Photography

By mike

I do all sorts of photography, but this page will focus on product photography. Each company has a different idea of how they want their products to look. In my experience successful product images generally fall into two categories, “clean” and “dirty.” High quality equipment always helps, but is no substitute for proper fundamentals and careful execution of the image.

Food should always be clean and bright, with colors that are vibrant without being unrealistic. A short depth of field can be helpful to hide imperfections and force the eye to go where you want it. However, the area you have chosen to be in focus should be flawless. Taking good photos of food is notoriously difficult but honestly doesn’t require a ton of fancy gear. This Greek-style burger with a side of potatoes was taken from a simple tripod using a bounce flash, sitting on my dinner table right before I ate it.

Greek Burger

Clean and bright are the keys to food that the viewer will want to eat.

Imaginative product photography tells a story or explains something beyond the appearance of the product itself. Here we have a very high capacity AR-15 magazine produced by the SureFire company. I have laid out 100 rounds of the correct ammunition alongside the magazine, in a configuration which mimics how the cartridges are arranged inside. A ruler sits alongside to give scale. This image was only one of a series showing various details of this new product. When a product is new, people want to see its details and learn about it, and the “clean” aesthetic is usually the best choice.

SureFire Magazine

How 100 rounds of ammunition fits in a box magazine.

I believe product photography should have depth. A two-dimensional “blueprint drawing” presentation is as bad for a product as a straight on “mugshot” look would be for a beautiful model. A good product image should make the viewer want to step into the photo and physically grab the product. A three-dimensional sense of foreground and background helps accomplish that, even with a “clean” image showing a high amount of detail and using a seamless white background.

AR and Commo Gear

The accouterments around this AR-15 rifle give it a sense of reality, as though the viewer can reach out and grab it.

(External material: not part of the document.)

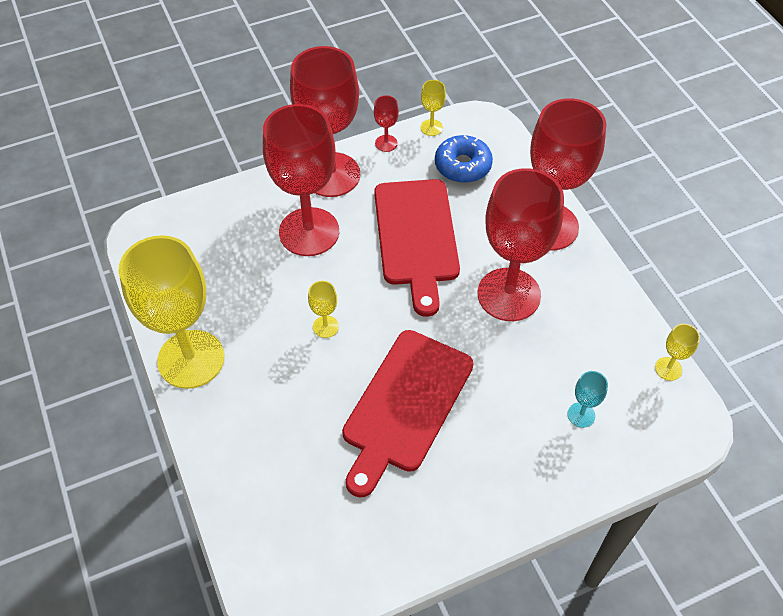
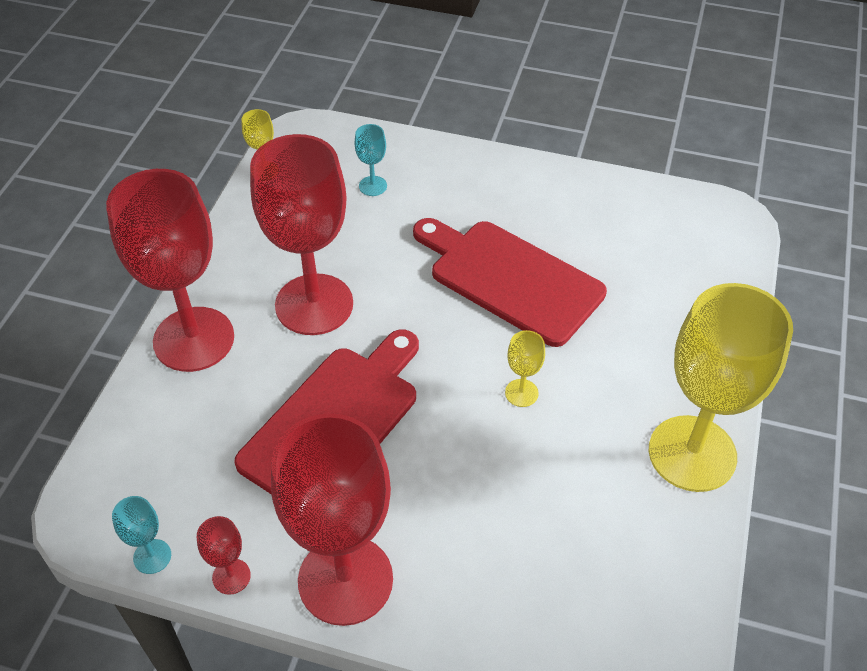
camera: 140 degrees left, 5 degrees down
(309, 232) = (445, 516): red goblet -> none
(405, 406) = (510, 279): red cutting board -> red cutting board turned 120 degrees counterclockwise
(431, 127) = (152, 556): yellow goblet -> turquoise goblet
(462, 165) = (184, 472): blue donut -> none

Some products don’t need a “clean” approach because they are already well known. Here is a Porsche 911, an iconic car whose shape is familiar to any motorhead. There are plenty of clean photos of every detail available, so this “dirty” photo intends to convey a feeling of speed and power. The car is a body in motion driving ¬†quite literally into the sunset. The Porsche logo is noticeable, yet subtle and seems partially obscured by the blurred background as it zooms by. The car is not even fully in focus, as if it sped by at such a pace that the camera couldn’t catch it. Selective color takes the place of focus, drawing the viewer’s eye to those stark red taillights. In this case, we are reinforcing what the viewer already knows or suspects about the joys of owning a Porsche automobile, so the emotion of the image outweighs the need for pinpoint detail.

Porsche

A good product image should tell a story. You can almost hear the engine rev as the Carrera S blows past.